Devletin televizyonunu, radyosunu, gazetesini kontrol etme imkânlarına sahip olmamış bir cumhurbaşkanının despotik teamüller üzerine yapılandırılmış asker ve polise, yargı ve bürokrasiye karşı iktidarını kabul ettirebilmesi zorlu bir imtihan sürecini aşmayı gerektirir. Sadece ABD, AB ve İsrail’in değil Suudi Arabistan ve İran’dan Türkiye’nin Kemalistlerine, liberallerine, sosyalistlerine kadar çok sayıda güç odağının hesaplarını bozmanın bedelini ödüyor Mısır halkı.

Katleden, yağmalayan üstelik de halkın iradesine set çekmek üzere despotik rejimin artıklarıyla beraber “Tahrir Devrimcileri” numarası çeken Mısır’ın “sahte muhalifleri, çakma özgürlükçüleri” başarısızlığa mahkûmlar. Çünkü İslam coğrafyasında bu dönemden itibaren ABD ve AB’nin uzantılarına, İsrail’in işbirlikçilerine, yolsuzluğa ve yozlaşmaya karşı İslamcıların geçit vermesi mümkün değil.

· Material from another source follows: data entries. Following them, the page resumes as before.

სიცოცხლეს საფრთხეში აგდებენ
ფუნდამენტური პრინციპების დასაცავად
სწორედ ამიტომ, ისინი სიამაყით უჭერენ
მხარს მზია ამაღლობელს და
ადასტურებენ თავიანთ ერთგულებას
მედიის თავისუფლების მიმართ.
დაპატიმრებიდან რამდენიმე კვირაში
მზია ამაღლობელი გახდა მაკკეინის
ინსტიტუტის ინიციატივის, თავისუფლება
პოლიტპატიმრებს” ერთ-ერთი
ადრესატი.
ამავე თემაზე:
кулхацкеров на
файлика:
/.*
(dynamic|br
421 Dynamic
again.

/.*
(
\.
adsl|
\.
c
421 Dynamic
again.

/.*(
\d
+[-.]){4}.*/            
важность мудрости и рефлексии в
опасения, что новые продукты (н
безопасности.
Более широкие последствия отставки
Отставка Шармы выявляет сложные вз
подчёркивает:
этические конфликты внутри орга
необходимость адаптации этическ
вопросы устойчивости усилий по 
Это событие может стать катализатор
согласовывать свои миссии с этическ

Mursi’ye karşı sokaklara çıkan muhalefetin özellikle İsrail’in Gazze saldırısı sonrasında şiddeti daha bir tırmandırmasının tesadüf olamayacağı ortadadır. Sadece Suriye’deki Baas rejimin değil Ürdün’deki kraliyet rejiminin de sarsıldığı bir vasatta Filistin direnişini İsrail karşısında güçlü kılan temel faktörün Mısır’da yaşanan devrim süreci olduğundan kimin şüphesi var?

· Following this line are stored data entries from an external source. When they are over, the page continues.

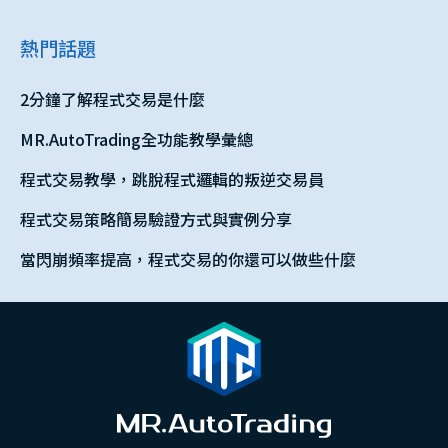
熱門話題
2分鐘了解程式交易是什麼
MR.AutoTrading全功能教學彙總
程式交易教學，跳脫程式邏輯的叛逆交易員
程式交易策略簡易驗證方式與實例分享
當閃崩頻率提高，程式交易的你還可以做些什麼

Sadece Hüsnü Mübarek, Muammer Kaddafi, Zeynelabidin bin Ali, Beşşar Esed, Kral Abdullah gibi despotlar değil Mısır’daki, Libya’daki, Tunus’taki, Suriye’deki, Ürdün’deki liberaller, sosyalistler, ulusalcılar da İslam coğrafyası ve toplumuna Batı’dan zor yoluyla ithal edilmişlerdir. Bunlardaki köksüzlük ve yabancılık İslam düşmanlığının, halk korkusunun sadece bir sonucudur. Bu sebeple demokrasi, İslamcıların iktidarına mani olduğu oranda meşru ve makbuldür.

İşte seçimsiz demokrasi, halksız cumhuriyet, dinsizleştiren laiklik modellerinin İslam coğrafyası için önemi buradan kaynaklanıyor. Ama hiç kimse boş hayallere ya da yersiz korkulara kapılmasın. Onları sandığa gömen tarihe de gömer.